As did Henri. On July 12th 1808 he was promoted to capitaine de fégate and he returned to sea late in 1809 in command of the frigate Elisa. It was not a lucky ship, and de la Roquette described its loss. In late 1810, together with the frigate Amazone, he was attempting to take the Elias from Le Havre to link up with the fleet at Cherbourg when he encountered by an English division and sought refuge under the guns of the fortress of La Hougue, at the north-east tip of the Cherbourg peninsula.
“ where a gust of wind caused his vessel to run aground. In this state, however, he fought the infinitely superior forces which were not long in blockading him. Under fire from their batteries which cannonaded him, for five consecutive days, the brave and skillful commander of the Elisa refloated his frigate and fought a second battle with the floating batteries. He set sail again in bad weather on the night of December 22 1810 but, being forced to hug the coast very closely, a mistake by the pilot led to the loss of the Elisa on a rock bank between Tatihou Island and Reville, near La Hougue.”
The British description of the action, which ends with the destruction of the Elisa by fire at the hands of a British boat party from the HMS Diana, is somewhat different.. In the long battle many of those aboard the Elias had been killed. Whatever Henri’s merits, he was not a captain that anyone seeking a long life would have wanted to serve under.
On January 22, 1811, Henri was court martialled at La Hougue but was honourably acquitted.

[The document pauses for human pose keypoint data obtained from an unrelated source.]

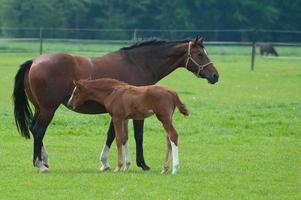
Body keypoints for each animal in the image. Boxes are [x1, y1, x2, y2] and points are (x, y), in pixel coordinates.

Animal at [12, 36, 218, 172]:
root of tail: (34, 61)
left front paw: (105, 162)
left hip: (40, 108)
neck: (139, 64)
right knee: (39, 130)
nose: (215, 75)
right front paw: (141, 164)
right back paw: (40, 164)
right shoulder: (136, 114)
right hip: (48, 109)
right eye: (200, 54)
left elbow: (113, 135)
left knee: (34, 129)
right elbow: (137, 137)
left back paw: (43, 160)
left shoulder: (120, 112)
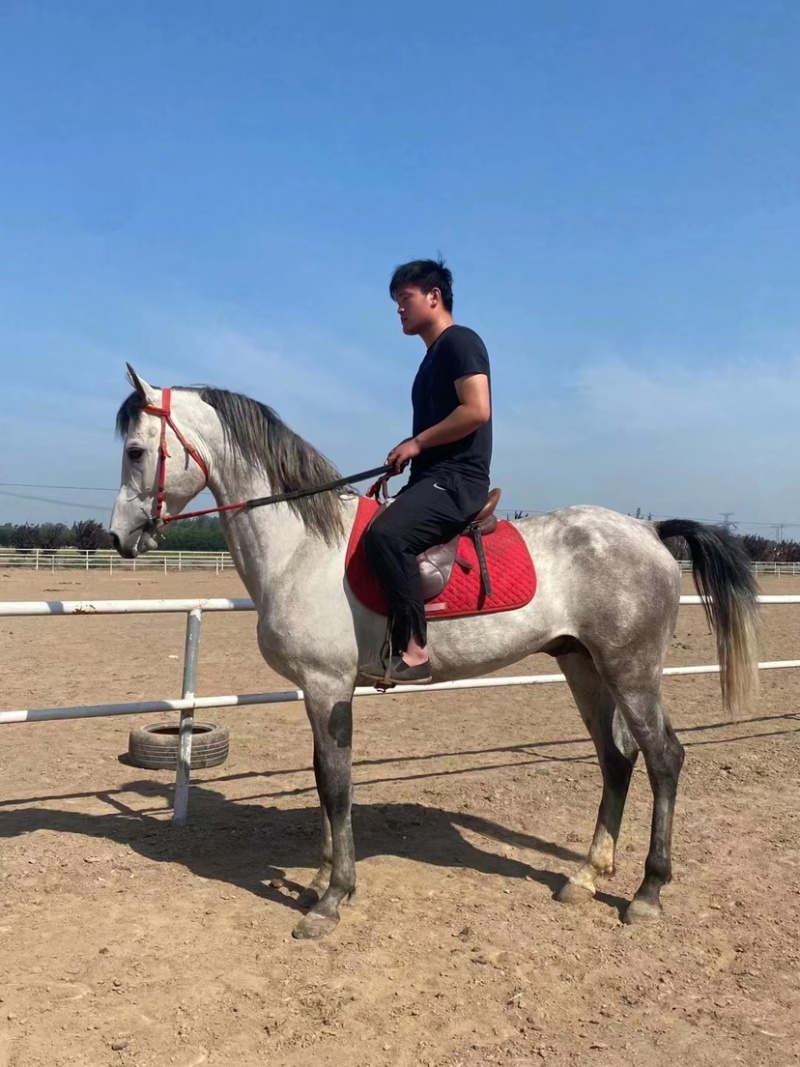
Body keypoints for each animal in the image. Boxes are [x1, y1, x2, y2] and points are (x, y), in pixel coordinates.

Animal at [110, 366, 761, 940]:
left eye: (137, 451)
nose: (119, 537)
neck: (304, 547)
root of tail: (650, 531)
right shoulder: (316, 689)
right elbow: (323, 778)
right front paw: (322, 877)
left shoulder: (327, 685)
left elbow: (337, 785)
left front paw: (332, 898)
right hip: (584, 667)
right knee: (616, 759)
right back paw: (585, 877)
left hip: (632, 670)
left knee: (664, 758)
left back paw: (648, 893)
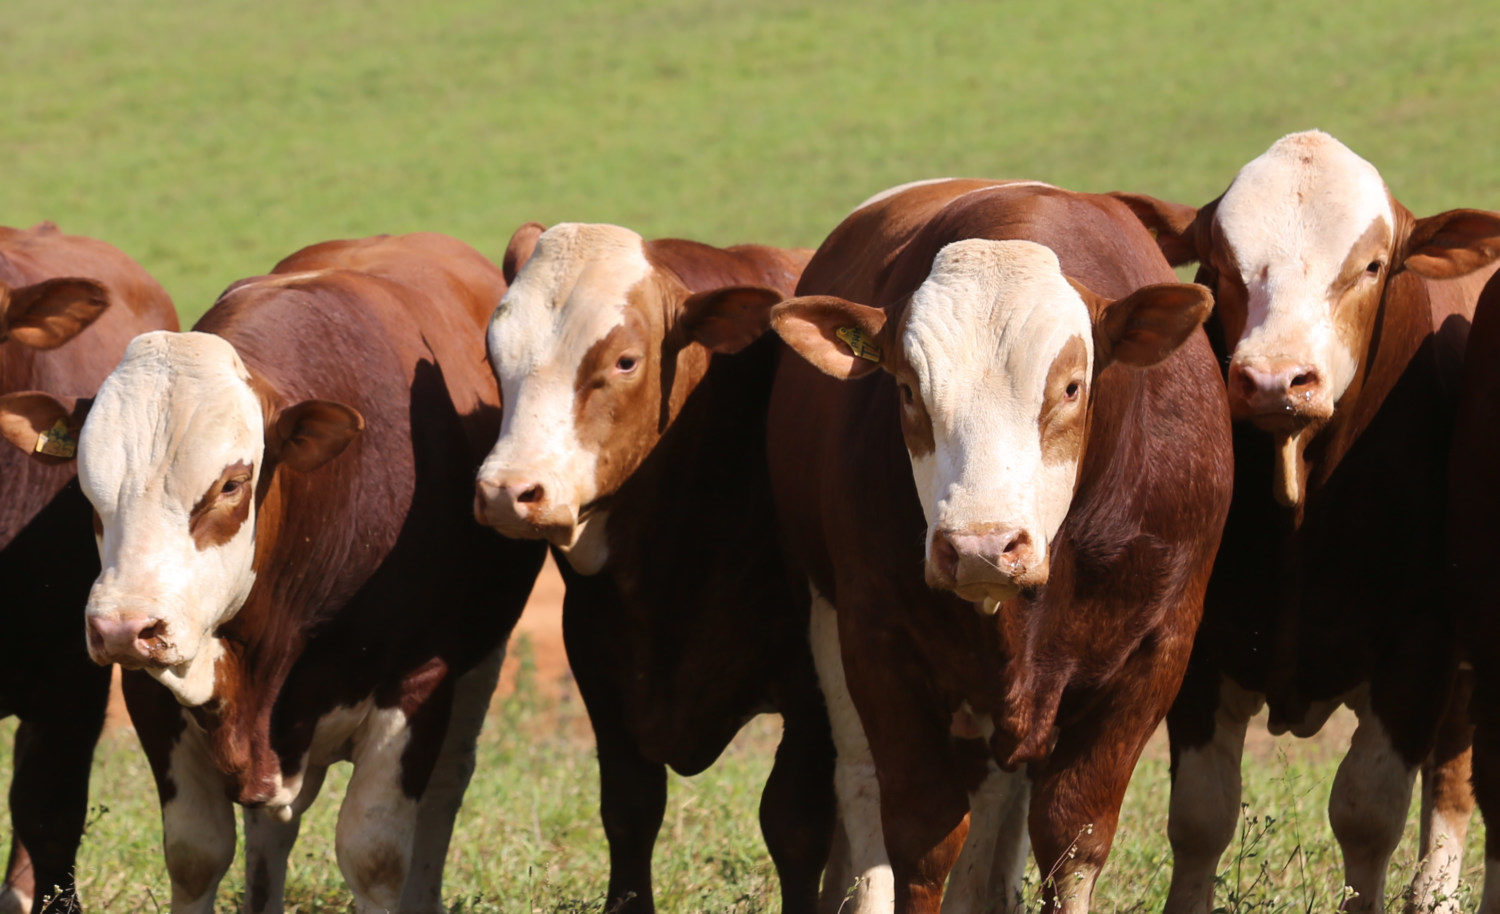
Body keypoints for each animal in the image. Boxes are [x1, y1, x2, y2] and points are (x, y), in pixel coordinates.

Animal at [474, 222, 840, 912]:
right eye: (493, 355)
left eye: (624, 361)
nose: (507, 492)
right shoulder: (598, 661)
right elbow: (630, 809)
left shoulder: (816, 688)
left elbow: (796, 825)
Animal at [768, 172, 1236, 912]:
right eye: (908, 390)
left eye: (1070, 387)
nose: (982, 548)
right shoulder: (874, 639)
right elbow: (921, 836)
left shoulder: (1156, 652)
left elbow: (1073, 836)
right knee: (864, 782)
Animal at [1116, 129, 1500, 912]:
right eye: (1220, 262)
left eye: (1372, 264)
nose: (1274, 379)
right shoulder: (1198, 645)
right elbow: (1200, 816)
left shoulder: (1420, 644)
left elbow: (1367, 813)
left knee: (1453, 776)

For him, December 1810 had been an eventful month; on the 13th his daughter Louise Henriette was born in Paris. No mother is named in the French genealogies, and Henri’s marriage to Clementine Bérar did not take place until February 1815, but Henriette, whether legitimate or illegitimate, was acknowledged and bore the family name de Saulces de Freycinet until she married. Her husband, Félix Lamothe, co-edited Louis de Freycinet’s volume on Meteorology, which was published posthumously, with Henri’s eldest son Louis-Réné..
The Elias was Henri’s last sea-going command, but under the restored monarchy he enjoyed as second career as a colonial administrator, of the Isle de Bourbon (Réunion) from 1821 to 1827, of French Guyana from 1827 to 1829 and of Martinique from 1829 to 1830. He was, it appears, very good at the job, and while in Guyana he was both promoted to the rank of Rear-Admiral and received his letters patent as a baron. He died in Rochefort in 1840, just two years before his younger brother.